Aim: Can you return every line of the items below without changing a character, keeping them in their original order?

Data for this task:
§
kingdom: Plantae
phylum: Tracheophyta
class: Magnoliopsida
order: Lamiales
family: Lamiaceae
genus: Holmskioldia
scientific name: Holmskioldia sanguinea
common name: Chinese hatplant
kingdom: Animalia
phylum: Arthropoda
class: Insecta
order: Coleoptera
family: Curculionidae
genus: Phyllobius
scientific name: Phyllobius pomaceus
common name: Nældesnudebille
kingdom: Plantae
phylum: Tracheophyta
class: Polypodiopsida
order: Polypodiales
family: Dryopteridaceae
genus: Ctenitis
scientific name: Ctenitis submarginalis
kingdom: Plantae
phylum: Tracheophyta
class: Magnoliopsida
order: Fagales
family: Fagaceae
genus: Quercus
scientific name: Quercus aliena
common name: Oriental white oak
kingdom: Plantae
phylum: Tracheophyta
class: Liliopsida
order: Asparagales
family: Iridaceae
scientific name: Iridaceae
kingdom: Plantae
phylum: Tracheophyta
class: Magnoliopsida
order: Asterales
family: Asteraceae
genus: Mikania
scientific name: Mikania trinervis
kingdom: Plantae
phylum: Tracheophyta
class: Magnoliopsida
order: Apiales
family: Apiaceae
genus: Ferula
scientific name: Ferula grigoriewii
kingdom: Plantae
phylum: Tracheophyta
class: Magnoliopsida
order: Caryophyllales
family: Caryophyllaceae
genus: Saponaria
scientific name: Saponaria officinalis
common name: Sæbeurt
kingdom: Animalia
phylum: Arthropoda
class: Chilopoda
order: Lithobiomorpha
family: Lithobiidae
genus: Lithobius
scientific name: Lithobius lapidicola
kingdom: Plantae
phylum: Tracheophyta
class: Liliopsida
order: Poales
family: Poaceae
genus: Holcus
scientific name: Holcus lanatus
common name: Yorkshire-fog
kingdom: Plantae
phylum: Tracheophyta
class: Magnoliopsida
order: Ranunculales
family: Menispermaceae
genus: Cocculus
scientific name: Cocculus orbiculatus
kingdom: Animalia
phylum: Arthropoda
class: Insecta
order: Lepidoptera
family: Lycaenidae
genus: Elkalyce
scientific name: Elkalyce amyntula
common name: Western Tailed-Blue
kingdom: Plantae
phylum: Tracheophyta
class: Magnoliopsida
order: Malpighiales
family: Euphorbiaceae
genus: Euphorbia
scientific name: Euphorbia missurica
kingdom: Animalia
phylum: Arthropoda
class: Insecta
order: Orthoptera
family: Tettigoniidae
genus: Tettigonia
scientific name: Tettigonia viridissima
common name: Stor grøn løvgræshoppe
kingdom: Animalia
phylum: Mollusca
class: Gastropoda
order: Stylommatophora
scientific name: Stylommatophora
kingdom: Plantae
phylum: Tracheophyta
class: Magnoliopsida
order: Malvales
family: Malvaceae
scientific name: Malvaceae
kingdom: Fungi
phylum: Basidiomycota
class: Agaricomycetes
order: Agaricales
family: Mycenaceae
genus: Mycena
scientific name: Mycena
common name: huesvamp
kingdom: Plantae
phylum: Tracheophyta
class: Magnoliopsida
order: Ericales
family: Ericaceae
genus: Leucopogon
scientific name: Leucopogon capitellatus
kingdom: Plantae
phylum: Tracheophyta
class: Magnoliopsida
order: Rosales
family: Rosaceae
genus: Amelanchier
§
The response:
kingdom: Plantae
phylum: Tracheophyta
class: Magnoliopsida
order: Lamiales
family: Lamiaceae
genus: Holmskioldia
scientific name: Holmskioldia sanguinea
common name: Chinese hatplant
kingdom: Animalia
phylum: Arthropoda
class: Insecta
order: Coleoptera
family: Curculionidae
genus: Phyllobius
scientific name: Phyllobius pomaceus
common name: Nældesnudebille
kingdom: Plantae
phylum: Tracheophyta
class: Polypodiopsida
order: Polypodiales
family: Dryopteridaceae
genus: Ctenitis
scientific name: Ctenitis submarginalis
kingdom: Plantae
phylum: Tracheophyta
class: Magnoliopsida
order: Fagales
family: Fagaceae
genus: Quercus
scientific name: Quercus aliena
common name: Oriental white oak
kingdom: Plantae
phylum: Tracheophyta
class: Liliopsida
order: Asparagales
family: Iridaceae
scientific name: Iridaceae
kingdom: Plantae
phylum: Tracheophyta
class: Magnoliopsida
order: Asterales
family: Asteraceae
genus: Mikania
scientific name: Mikania trinervis
kingdom: Plantae
phylum: Tracheophyta
class: Magnoliopsida
order: Apiales
family: Apiaceae
genus: Ferula
scientific name: Ferula grigoriewii
kingdom: Plantae
phylum: Tracheophyta
class: Magnoliopsida
order: Caryophyllales
family: Caryophyllaceae
genus: Saponaria
scientific name: Saponaria officinalis
common name: Sæbeurt
kingdom: Animalia
phylum: Arthropoda
class: Chilopoda
order: Lithobiomorpha
family: Lithobiidae
genus: Lithobius
scientific name: Lithobius lapidicola
kingdom: Plantae
phylum: Tracheophyta
class: Liliopsida
order: Poales
family: Poaceae
genus: Holcus
scientific name: Holcus lanatus
common name: Yorkshire-fog
kingdom: Plantae
phylum: Tracheophyta
class: Magnoliopsida
order: Ranunculales
family: Menispermaceae
genus: Cocculus
scientific name: Cocculus orbiculatus
kingdom: Animalia
phylum: Arthropoda
class: Insecta
order: Lepidoptera
family: Lycaenidae
genus: Elkalyce
scientific name: Elkalyce amyntula
common name: Western Tailed-Blue
kingdom: Plantae
phylum: Tracheophyta
class: Magnoliopsida
order: Malpighiales
family: Euphorbiaceae
genus: Euphorbia
scientific name: Euphorbia missurica
kingdom: Animalia
phylum: Arthropoda
class: Insecta
order: Orthoptera
family: Tettigoniidae
genus: Tettigonia
scientific name: Tettigonia viridissima
common name: Stor grøn løvgræshoppe
kingdom: Animalia
phylum: Mollusca
class: Gastropoda
order: Stylommatophora
scientific name: Stylommatophora
kingdom: Plantae
phylum: Tracheophyta
class: Magnoliopsida
order: Malvales
family: Malvaceae
scientific name: Malvaceae
kingdom: Fungi
phylum: Basidiomycota
class: Agaricomycetes
order: Agaricales
family: Mycenaceae
genus: Mycena
scientific name: Mycena
common name: huesvamp
kingdom: Plantae
phylum: Tracheophyta
class: Magnoliopsida
order: Ericales
family: Ericaceae
genus: Leucopogon
scientific name: Leucopogon capitellatus
kingdom: Plantae
phylum: Tracheophyta
class: Magnoliopsida
order: Rosales
family: Rosaceae
genus: Amelanchier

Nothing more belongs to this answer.